Limit read_excel() to existing elements for set 'year' etc.
read_excel allows the upload of data for years not defined in the scenario, this creates issues and therefore either the data-upload should be rejected or a new scenario with additional timesteps using the function add_year should be created.
If a scenario has the years defined:
scen.set('year').tolist()
# This yields
[1960, 1970, 1980, 1990, 1995, 2000, 2005, 2010, 2015, 2020, 2025, 2030, 2035, 2040, 2045, 2050, 2060, 2070, 2080, 2090, 2100, 2110]
And an data is added using the function read_excel:
scen.read_excel('<name_of_my_file.xlsx>, add_units=True, init_items=True)
# And then the duration_period parameter is retrieved, the following is the result
year value unit
0 1970 10.0 y
1 1980 10.0 y
2 1990 10.0 y
3 1995 5.0 y
4 2000 5.0 y
5 2005 5.0 y
6 2010 5.0 y
7 2015 5.0 y
8 2020 5.0 y
9 2025 5.0 y
10 2030 5.0 y
11 2035 5.0 y
12 2040 5.0 y
13 2045 5.0 y
14 2050 5.0 y
15 2060 10.0 y
16 2070 10.0 y
17 2080 10.0 y
18 2090 10.0 y
19 2100 10.0 y
20 2110 10.0 y
21 1960 10.0 y
22 1955 5.0 y
23 1965 10.0 y
24 1975 10.0 y
25 1985 10.0 y
26 2055 70.0 y
27 1950 -160.0 y
Some thoughts:
ixmp.Scenario.read_excel()was originally written to support reading all data (sets and parameters) for a scenario into an empty Scenario object. The newer implementation inixmp.backend.ioand tests are for this behaviour.- It's nice that the code is flexible enough so that it works in updating a Scenario that already contains data. But this is a novel usage: there was never any discussion of how it should work, and there are no tests for it.
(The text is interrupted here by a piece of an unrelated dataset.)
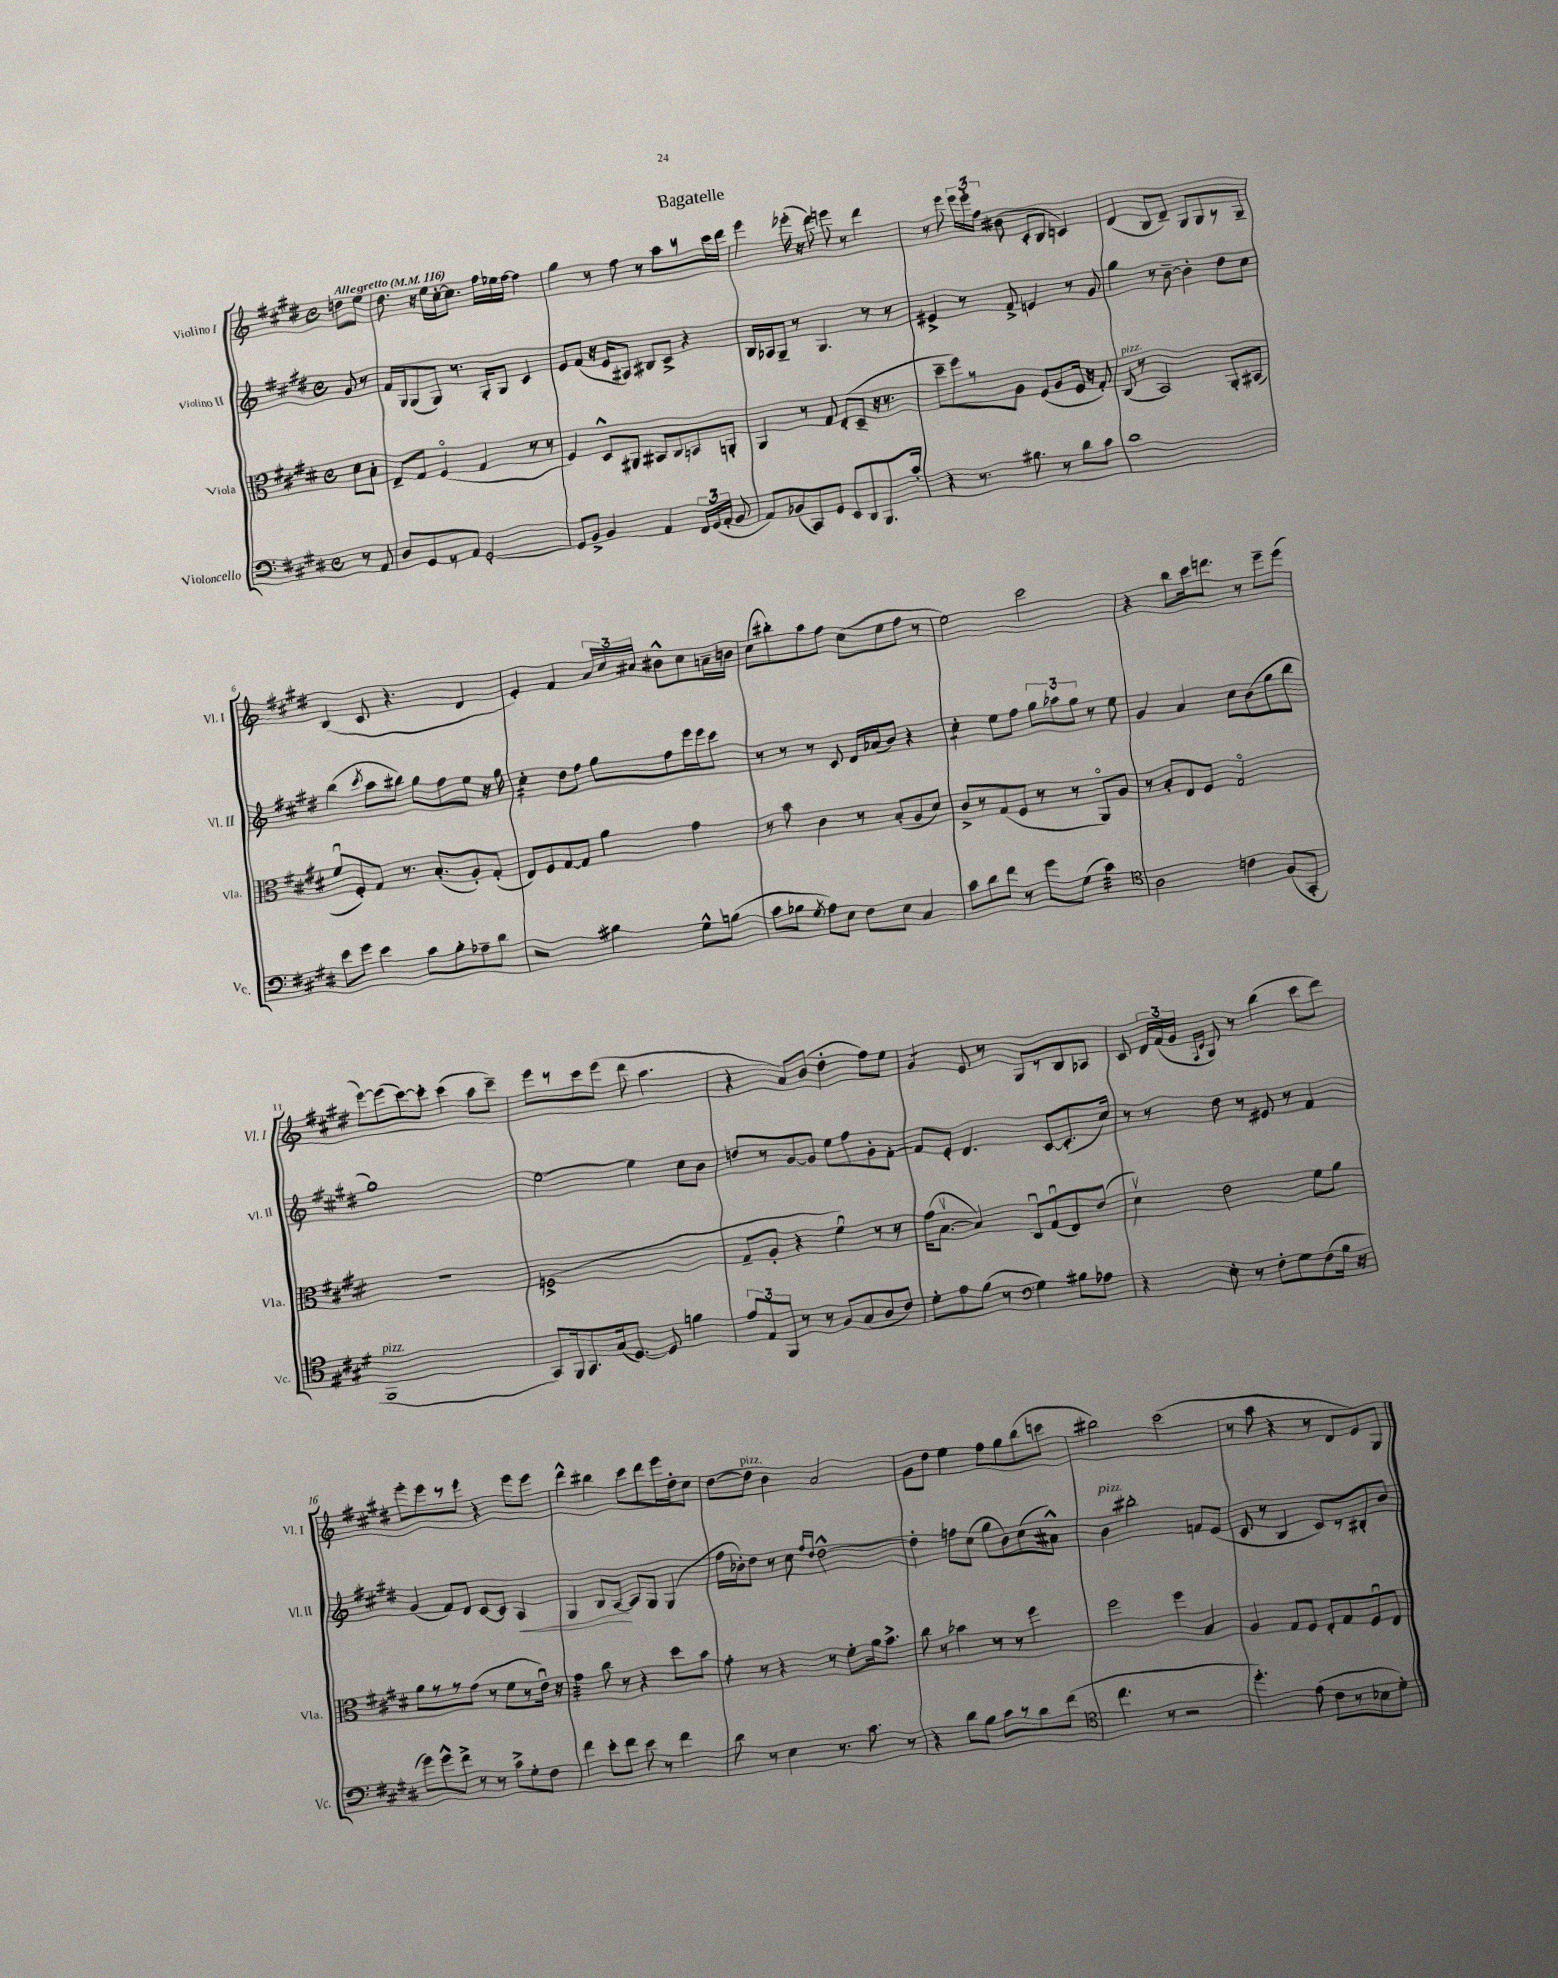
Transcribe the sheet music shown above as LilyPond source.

- The code is in ixmp, and it doesn't know how to give preferential treatment to different sets and parameters that are only defined in message_ix, e.g.
year.
We can imagine many different use-cases like (2):
A. The one described above: add or modify parameter values, but do not add values to year (or any set? Only some sets?)
B. The user has a file that describes one technology to be added to an existing model. The technology does not exist in the model. The sheet for the technology set contains the ID of the new technology to be added; other sheets contain parameter data that reference this new set element.
We could consider some enhancements:
-
A new option to
ixmp.backend.io.s_read_excelto read only parameter data, and no elements for any set. -
Enhance
ixmp.backend.base.Backend.read_file,s_read_excel, andScenario.read_excelto accept/pass/handle a filters= keyword argument that allows to specify, e.g.filters=dict(year=self.set("year"), …)and filters the data read from file before adding it.In this case, further enhancements could be added by overriding
Scenario.read_excel()inmessage_ixto apply defaults to this argument, e.g. foryear,year_vtg,year_act, etc.
In any case, the code can't distinguish between (A) and (B) vs. (1); the user would always need to indicate the desired behaviour somehow.
In the meantime, the docs for ixmp and/or message_ix could be improved to explain (1), and also link to this issue.
Maybe the slightly related issue #163 could also be handled simultaneously with this one.